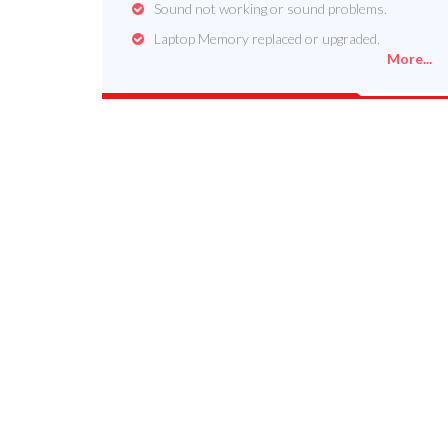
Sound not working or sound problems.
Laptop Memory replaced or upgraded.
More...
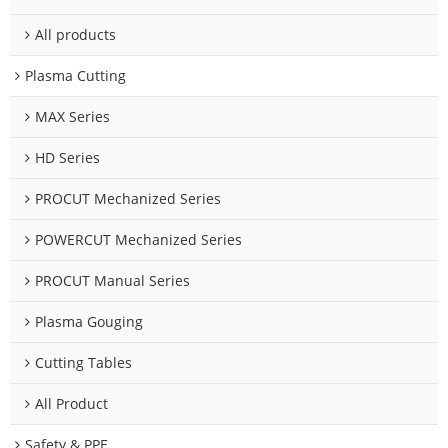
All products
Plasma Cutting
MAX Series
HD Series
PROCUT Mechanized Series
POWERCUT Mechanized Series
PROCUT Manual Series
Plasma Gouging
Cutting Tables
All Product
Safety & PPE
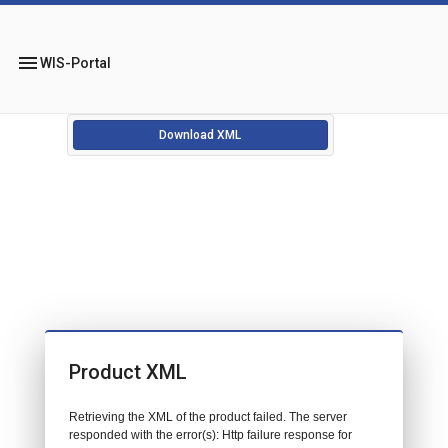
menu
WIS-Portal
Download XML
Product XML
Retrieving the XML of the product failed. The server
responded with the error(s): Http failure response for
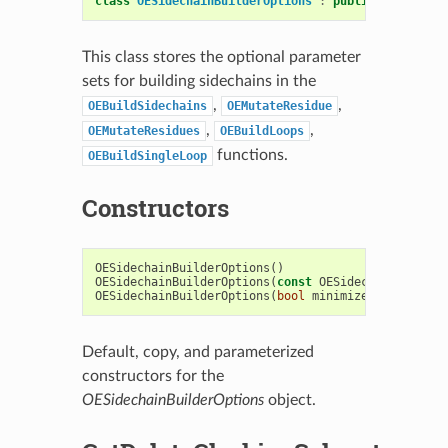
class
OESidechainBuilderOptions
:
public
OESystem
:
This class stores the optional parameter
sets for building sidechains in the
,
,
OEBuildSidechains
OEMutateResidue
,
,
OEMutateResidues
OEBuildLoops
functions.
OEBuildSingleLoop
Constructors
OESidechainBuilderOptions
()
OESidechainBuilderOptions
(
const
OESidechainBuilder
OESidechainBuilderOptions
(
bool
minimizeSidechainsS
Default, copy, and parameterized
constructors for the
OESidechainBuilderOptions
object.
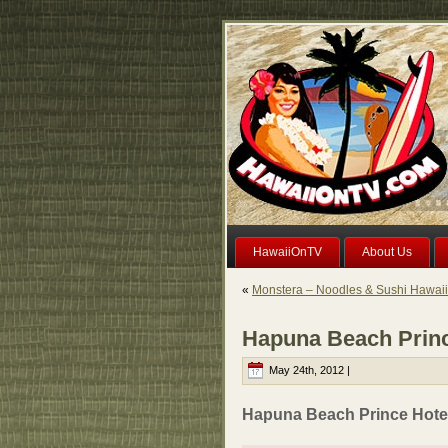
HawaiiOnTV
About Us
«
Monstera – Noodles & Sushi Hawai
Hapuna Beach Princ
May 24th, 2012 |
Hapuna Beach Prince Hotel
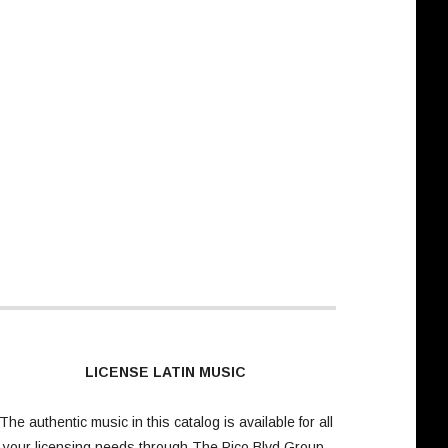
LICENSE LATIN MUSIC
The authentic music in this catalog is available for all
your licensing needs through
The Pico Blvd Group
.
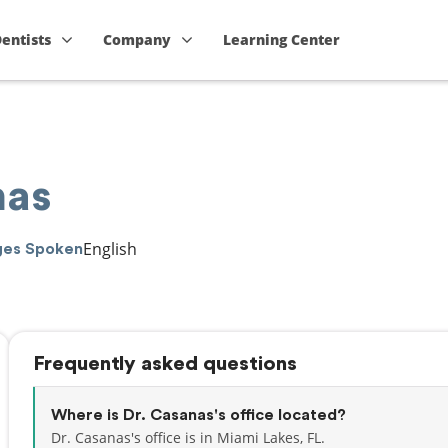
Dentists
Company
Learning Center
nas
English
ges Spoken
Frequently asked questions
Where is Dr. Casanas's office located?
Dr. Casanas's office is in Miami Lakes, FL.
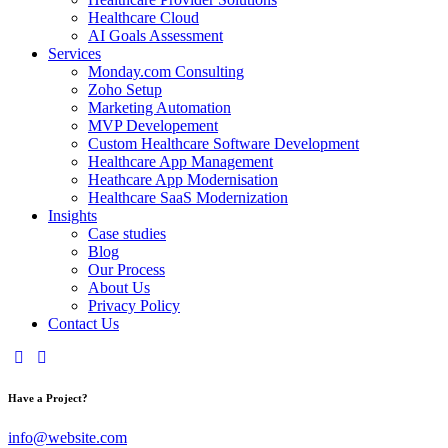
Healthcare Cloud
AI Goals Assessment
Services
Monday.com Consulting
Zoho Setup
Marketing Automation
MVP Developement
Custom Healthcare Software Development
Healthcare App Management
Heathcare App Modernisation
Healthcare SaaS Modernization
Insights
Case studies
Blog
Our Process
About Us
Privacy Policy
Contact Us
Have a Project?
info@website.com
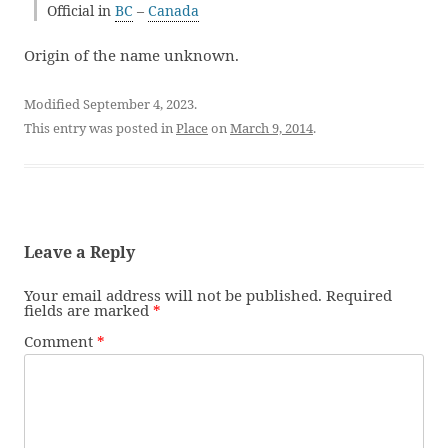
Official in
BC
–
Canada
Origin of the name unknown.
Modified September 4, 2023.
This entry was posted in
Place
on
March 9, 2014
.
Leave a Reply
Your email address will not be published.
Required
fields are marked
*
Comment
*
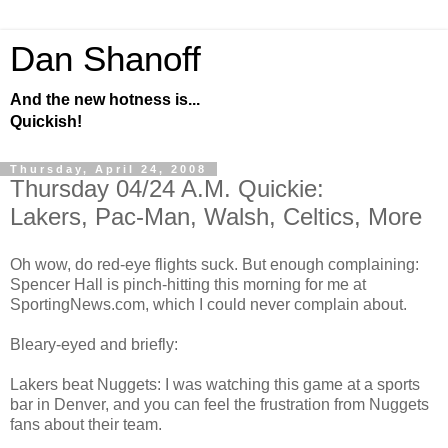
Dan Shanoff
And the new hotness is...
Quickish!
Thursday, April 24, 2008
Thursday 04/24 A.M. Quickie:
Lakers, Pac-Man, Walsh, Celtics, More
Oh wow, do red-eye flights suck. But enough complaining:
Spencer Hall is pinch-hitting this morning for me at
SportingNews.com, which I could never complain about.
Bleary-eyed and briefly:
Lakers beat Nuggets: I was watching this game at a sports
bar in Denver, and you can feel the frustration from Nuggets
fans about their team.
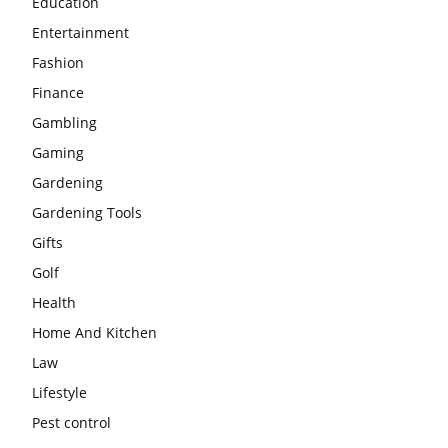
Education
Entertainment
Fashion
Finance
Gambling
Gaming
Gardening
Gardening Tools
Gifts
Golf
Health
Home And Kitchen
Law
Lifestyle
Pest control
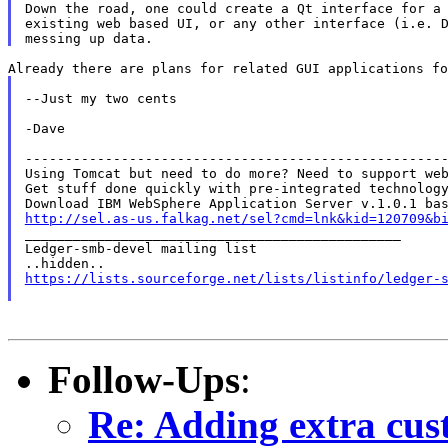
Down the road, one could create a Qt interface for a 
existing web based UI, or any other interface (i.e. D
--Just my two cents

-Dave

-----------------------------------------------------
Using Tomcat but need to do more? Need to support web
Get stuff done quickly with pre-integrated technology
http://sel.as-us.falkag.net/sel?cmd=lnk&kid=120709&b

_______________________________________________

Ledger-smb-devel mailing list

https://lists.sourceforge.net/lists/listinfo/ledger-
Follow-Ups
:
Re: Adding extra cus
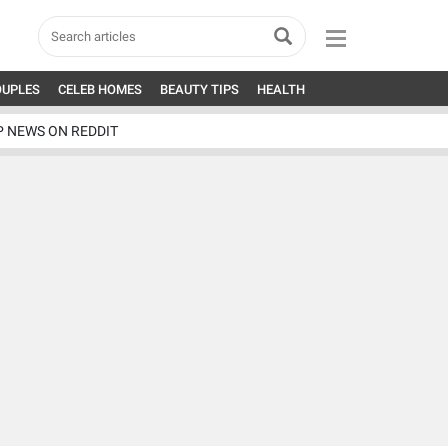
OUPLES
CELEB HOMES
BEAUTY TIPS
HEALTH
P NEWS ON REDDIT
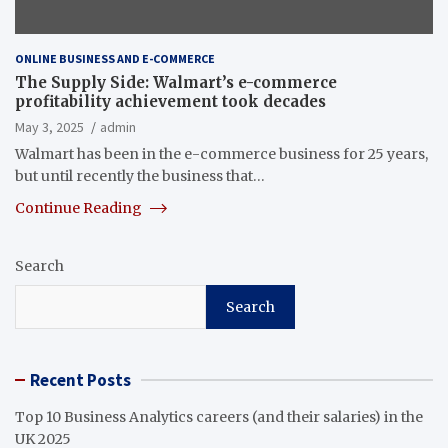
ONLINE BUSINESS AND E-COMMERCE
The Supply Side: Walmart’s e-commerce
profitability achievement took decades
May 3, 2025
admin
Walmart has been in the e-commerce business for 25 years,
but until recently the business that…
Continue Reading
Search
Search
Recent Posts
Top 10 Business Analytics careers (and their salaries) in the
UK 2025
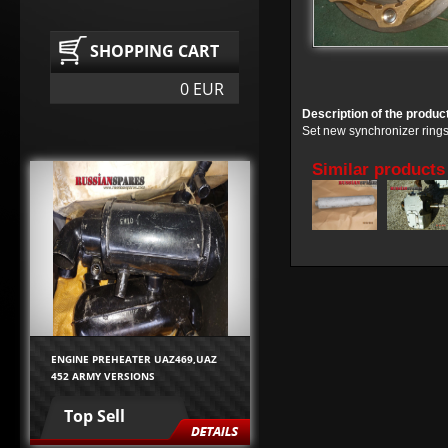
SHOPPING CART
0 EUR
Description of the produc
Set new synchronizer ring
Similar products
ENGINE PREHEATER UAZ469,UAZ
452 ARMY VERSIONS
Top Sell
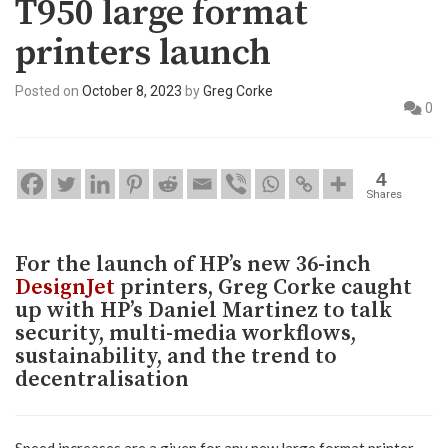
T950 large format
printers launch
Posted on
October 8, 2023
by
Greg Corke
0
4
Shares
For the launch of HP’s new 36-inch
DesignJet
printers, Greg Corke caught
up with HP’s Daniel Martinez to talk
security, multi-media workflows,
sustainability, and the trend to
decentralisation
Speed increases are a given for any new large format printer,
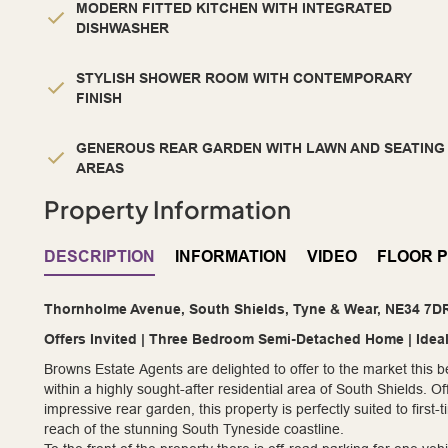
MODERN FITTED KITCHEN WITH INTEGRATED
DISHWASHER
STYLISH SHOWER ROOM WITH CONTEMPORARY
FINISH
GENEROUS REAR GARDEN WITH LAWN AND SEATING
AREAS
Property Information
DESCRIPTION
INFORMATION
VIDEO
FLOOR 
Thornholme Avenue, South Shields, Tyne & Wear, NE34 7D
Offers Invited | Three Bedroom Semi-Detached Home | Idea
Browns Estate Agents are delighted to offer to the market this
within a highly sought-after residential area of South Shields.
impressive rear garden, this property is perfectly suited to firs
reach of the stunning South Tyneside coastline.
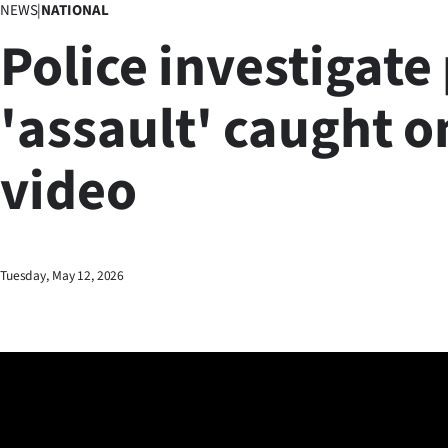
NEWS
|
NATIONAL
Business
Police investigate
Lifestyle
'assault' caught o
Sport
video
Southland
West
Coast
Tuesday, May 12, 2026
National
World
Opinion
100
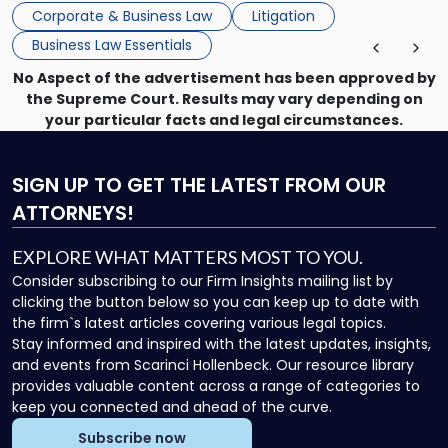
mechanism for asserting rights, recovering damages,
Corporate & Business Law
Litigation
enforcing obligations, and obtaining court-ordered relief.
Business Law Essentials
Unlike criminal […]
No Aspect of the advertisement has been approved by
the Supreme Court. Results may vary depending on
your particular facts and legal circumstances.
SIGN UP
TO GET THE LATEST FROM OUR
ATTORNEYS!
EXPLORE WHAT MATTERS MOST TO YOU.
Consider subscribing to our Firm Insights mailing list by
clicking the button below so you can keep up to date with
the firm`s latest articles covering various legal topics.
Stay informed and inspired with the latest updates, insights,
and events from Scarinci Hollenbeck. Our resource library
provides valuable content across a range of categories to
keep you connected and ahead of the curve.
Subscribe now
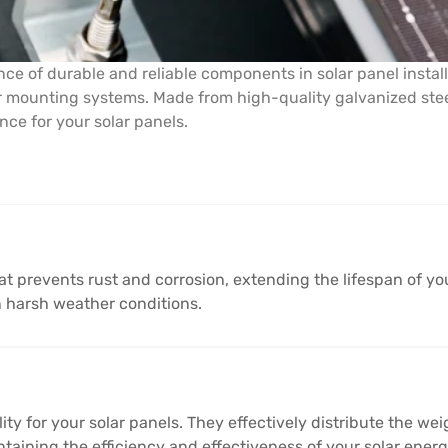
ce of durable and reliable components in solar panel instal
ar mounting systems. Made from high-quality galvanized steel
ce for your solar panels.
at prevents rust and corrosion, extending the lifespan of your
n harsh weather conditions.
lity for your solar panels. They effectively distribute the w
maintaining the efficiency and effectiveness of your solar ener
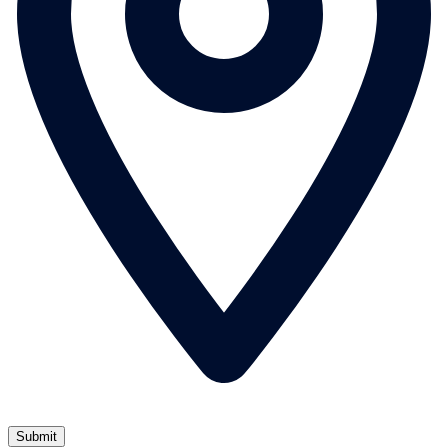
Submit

┄┄┄┄┄┄┄┄┄┄

* Task goal:
Repeat the records in full, precisely, and keep the pictures out.

* Worked solution:
Sound not working or sound problems.
Laptop Memory replaced or upgraded.
More...
All products
Plasma Cutting
MAX Series
HD Series
PROCUT Mechanized Series
POWERCUT Mechanized Series
PROCUT Manual Series
Plasma Gouging
Cutting Tables
All Product
Safety & PPE
menu
WIS-Portal
Download XML
Product XML
Retrieving the XML of the product failed. The server
responded with the error(s): Http failure response for
class
OESidechainBuilderOptions
:
public
OESystem
:
This class stores the optional parameter
sets for building sidechains in the
,
,
OEBuildSidechains
OEMutateResidue
,
,
OEMutateResidues
OEBuildLoops
functions.
OEBuildSingleLoop
Constructors
OESidechainBuilderOptions
()
OESidechainBuilderOptions
(
const
OESidechainBuilder
OESidechainBuilderOptions
(
bool
minimizeSidechainsS
Default, copy, and parameterized
constructors for the
OESidechainBuilderOptions
object.
HawaiiOnTV
About Us
«
Monstera – Noodles & Sushi Hawai
Hapuna Beach Princ
May 24th, 2012 |
Hapuna Beach Prince Hotel
LICENSE LATIN MUSIC
The authentic music in this catalog is available for all
your licensing needs through
The Pico Blvd Group
.
Dentists
Company
Learning Center
nas
English
ges Spoken
Frequently asked questions
Where is Dr. Casanas's office located?
Dr. Casanas's office is in Miami Lakes, FL.
Healthcare Cloud
AI Goals Assessment
Services
Monday.com Consulting
Zoho Setup
Marketing Automation
MVP Developement
Custom Healthcare Software Development
Healthcare App Management
Heathcare App Modernisation
Healthcare SaaS Modernization
Insights
Case studies
Blog
Our Process
About Us
Privacy Policy
Contact Us
Have a Project?
info@website.com
Official in
BC
–
Canada
Origin of the name unknown.
Modified September 4, 2023.
This entry was posted in
Place
on
March 9, 2014
.
Leave a Reply
Your email address will not be published.
Required
fields are marked
*
Comment
*
Dan Shanoff
And the new hotness is...
Quickish!
Thursday, April 24, 2008
Thursday 04/24 A.M. Quickie:
Lakers, Pac-Man, Walsh, Celtics, More
Oh wow, do red-eye flights suck. But enough complaining:
Spencer Hall is pinch-hitting this morning for me at
SportingNews.com, which I could never complain about.
Bleary-eyed and briefly:
Lakers beat Nuggets: I was watching this game at a sports
bar in Denver, and you can feel the frustration from Nuggets
fans about their team.
Education
Entertainment
Fashion
Finance
Gambling
Gaming
Gardening
Gardening Tools
Gifts
Golf
Health
Home And Kitchen
Law
Lifestyle
Pest control
Down the road, one could create a Qt interface for a 
existing web based UI, or any other interface (i.e. D
--Just my two cents

-Dave

-----------------------------------------------------
Using Tomcat but need to do more? Need to support web
Get stuff done quickly with pre-integrated technology
http://sel.as-us.falkag.net/sel?cmd=lnk&kid=120709&b

_______________________________________________

Ledger-smb-devel mailing list

https://lists.sourceforge.net/lists/listinfo/ledger-
Follow-Ups
:
Re: Adding extra cus
OUPLES
CELEB HOMES
BEAUTY TIPS
HEALTH
P NEWS ON REDDIT
ONLINE BUSINESS AND E-COMMERCE
The Supply Side: Walmart’s e-commerce
profitability achievement took decades
May 3, 2025
admin
Walmart has been in the e-commerce business for 25 years,
but until recently the business that…
Continue Reading
Search
Search
Recent Posts
Top 10 Business Analytics careers (and their salaries) in the
UK 2025
SHOPPING CART
0 EUR
Description of the produc
Set new synchronizer ring
Similar products
ENGINE PREHEATER UAZ469,UAZ
452 ARMY VERSIONS
Top Sell
T950 large format
printers launch
Posted on
October 8, 2023
by
Greg Corke
0
4
Shares
For the launch of HP’s new 36-inch
DesignJet
printers, Greg Corke caught
up with HP’s Daniel Martinez to talk
security, multi-media workflows,
sustainability, and the trend to
decentralisation
Speed increases are a given for any new large format printer,
MODERN FITTED KITCHEN WITH INTEGRATED
DISHWASHER
STYLISH SHOWER ROOM WITH CONTEMPORARY
FINISH
GENEROUS REAR GARDEN WITH LAWN AND SEATING
AREAS
Property Information
DESCRIPTION
INFORMATION
VIDEO
FLOOR 
Thornholme Avenue, South Shields, Tyne & Wear, NE34 7D
Offers Invited | Three Bedroom Semi-Detached Home | Idea
Browns Estate Agents are delighted to offer to the market this
within a highly sought-after residential area of South Shields.
impressive rear garden, this property is perfectly suited to firs
reach of the stunning South Tyneside coastline.
NEWS
|
NATIONAL
Business
Police investigate
Lifestyle
'assault' caught o
Sport
video
Southland
West
Coast
Tuesday, May 12, 2026
National
World
Opinion
100
mechanism for asserting rights, recovering damages,
Corporate & Business Law
Litigation
enforcing obligations, and obtaining court-ordered relief.
Business Law Essentials
Unlike criminal […]
No Aspect of the advertisement has been approved by
the Supreme Court. Results may vary depending on
your particular facts and legal circumstances.
SIGN UP
TO GET THE LATEST FROM OUR
ATTORNEYS!
EXPLORE WHAT MATTERS MOST TO YOU.
Consider subscribing to our Firm Insights mailing list by
clicking the button below so you can keep up to date with
the firm`s latest articles covering various legal topics.
Stay informed and inspired with the latest updates, insights,
and events from Scarinci Hollenbeck. Our resource library
provides valuable content across a range of categories to
keep you connected and ahead of the curve.
Subscribe now
ce of durable and reliable components in solar panel instal
ar mounting systems. Made from high-quality galvanized steel
ce for your solar panels.
at prevents rust and corrosion, extending the lifespan of your
n harsh weather conditions.
lity for your solar panels. They effectively distribute the w
maintaining the efficiency and effectiveness of your solar ener
Submit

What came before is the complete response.